Wymiana informacji o kierowcach między poszczególnymi krajami Unii Europejskiej nabiera tempa. W ubiegłym roku liczba zapytań kierowanych z zagranicy do tzw. Krajowego Punktu Kontaktowego wzrosła aż o 50 proc.

Jak informuje TVN24, w ubiegłym roku do obsługiwanego przez Ministerstwo Cyfryzacji Krajowego Punktu Kontrolnego (KPK) wpłynęło dokładnie 1 mln 510 566 zapytań dotyczących polskich kierowców, którzy przekroczyli dozwoloną prędkość na terenie krajów Wspólnoty. Zdecydowana większość z nich dotyczy drogowych wykroczeń zarejestrowanych przez fotoradary. Inne pochodzą np. z odcinkowych pomiarów prędkości czy urządzeń monitorujących przejazd przez skrzyżowanie na czerwonym świetle.

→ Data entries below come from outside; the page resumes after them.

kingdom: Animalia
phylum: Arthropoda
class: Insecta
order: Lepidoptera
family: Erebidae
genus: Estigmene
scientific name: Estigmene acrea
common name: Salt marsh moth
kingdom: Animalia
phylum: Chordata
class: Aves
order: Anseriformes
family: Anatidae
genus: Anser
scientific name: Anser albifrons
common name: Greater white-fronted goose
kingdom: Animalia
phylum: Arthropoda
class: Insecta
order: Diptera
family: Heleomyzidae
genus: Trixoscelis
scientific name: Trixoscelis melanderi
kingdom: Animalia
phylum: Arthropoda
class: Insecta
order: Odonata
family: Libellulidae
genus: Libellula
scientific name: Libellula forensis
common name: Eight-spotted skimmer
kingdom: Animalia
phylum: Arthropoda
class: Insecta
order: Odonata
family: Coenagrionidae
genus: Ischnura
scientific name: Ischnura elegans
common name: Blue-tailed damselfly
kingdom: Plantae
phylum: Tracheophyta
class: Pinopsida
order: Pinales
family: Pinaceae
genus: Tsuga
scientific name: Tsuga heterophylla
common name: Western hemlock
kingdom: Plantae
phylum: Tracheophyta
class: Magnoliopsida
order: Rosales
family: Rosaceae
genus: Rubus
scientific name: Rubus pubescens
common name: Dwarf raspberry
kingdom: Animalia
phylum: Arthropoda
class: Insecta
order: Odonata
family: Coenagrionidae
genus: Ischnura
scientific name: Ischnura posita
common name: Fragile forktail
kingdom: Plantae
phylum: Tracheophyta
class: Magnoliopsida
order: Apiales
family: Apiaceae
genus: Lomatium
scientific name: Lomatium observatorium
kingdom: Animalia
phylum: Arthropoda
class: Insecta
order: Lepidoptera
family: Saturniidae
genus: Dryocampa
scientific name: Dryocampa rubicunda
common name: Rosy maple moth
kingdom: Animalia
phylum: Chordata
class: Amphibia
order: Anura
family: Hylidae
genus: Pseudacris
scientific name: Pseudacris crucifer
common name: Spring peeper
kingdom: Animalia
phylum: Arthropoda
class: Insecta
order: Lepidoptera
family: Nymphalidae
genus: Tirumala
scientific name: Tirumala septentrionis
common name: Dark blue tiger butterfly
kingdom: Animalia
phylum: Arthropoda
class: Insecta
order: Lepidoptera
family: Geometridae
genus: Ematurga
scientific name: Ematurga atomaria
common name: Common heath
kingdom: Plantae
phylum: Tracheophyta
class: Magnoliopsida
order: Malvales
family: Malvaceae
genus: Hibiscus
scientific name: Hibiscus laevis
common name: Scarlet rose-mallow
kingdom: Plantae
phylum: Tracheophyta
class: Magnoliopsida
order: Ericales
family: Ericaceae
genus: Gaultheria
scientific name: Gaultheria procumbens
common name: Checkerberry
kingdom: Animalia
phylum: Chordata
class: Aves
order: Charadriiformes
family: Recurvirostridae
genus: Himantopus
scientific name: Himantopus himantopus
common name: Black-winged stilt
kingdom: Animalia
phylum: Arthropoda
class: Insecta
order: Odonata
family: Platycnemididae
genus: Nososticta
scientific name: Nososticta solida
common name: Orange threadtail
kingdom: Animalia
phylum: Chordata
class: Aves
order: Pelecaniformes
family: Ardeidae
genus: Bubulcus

Krajowy Punkt Kontaktowy powołano na mocy nowelizacji ustawy Prawo o ruchu drogowym (i niektórych innych ustaw) z dnia 14 marca 2014 roku. Dostosowała ona nasze prawo do dyrektywy Parlamentu Europejskiego i Rady z 25 października 2011 roku w sprawie ułatwień w zakresie transgranicznej wymiany informacji dotyczących przestępstw lub wykroczeń związanych z bezpieczeństwem ruchu drogowego.

Reklama

W pierwszym roku działalności (2015) do Punktu trafiło 53 tys. zapytań dotyczących polskich kierujących. W roku 2016 było już ich 897 tysięcy. Rok 2017 zamknął się niemal równym milionem zapytań, które w zdecydowanej większości zakończyły się ukaraniem polskich kierowców mandatami.

Z największą liczbą wykroczeń zwracają się do polskiego punktu sąsiedzi zza Odry. Z Niemiec pochodziły aż 729 624 zapytania wystosowane w ubiegłym roku do KPK. Drugie miejsce w rankingu - dość niespodziewanie - zajęły Włochy (143 218 zapytań). Ostatni stopień podium przypadł w udziale Francji (133 194 zapytań). W czołówce krajów, w których rodacy najczęściej przyłapywani są na przekroczeniach prędkości znalazły się też: Holandia (124 659 zapytań) i Czechy (110 749 zapytań).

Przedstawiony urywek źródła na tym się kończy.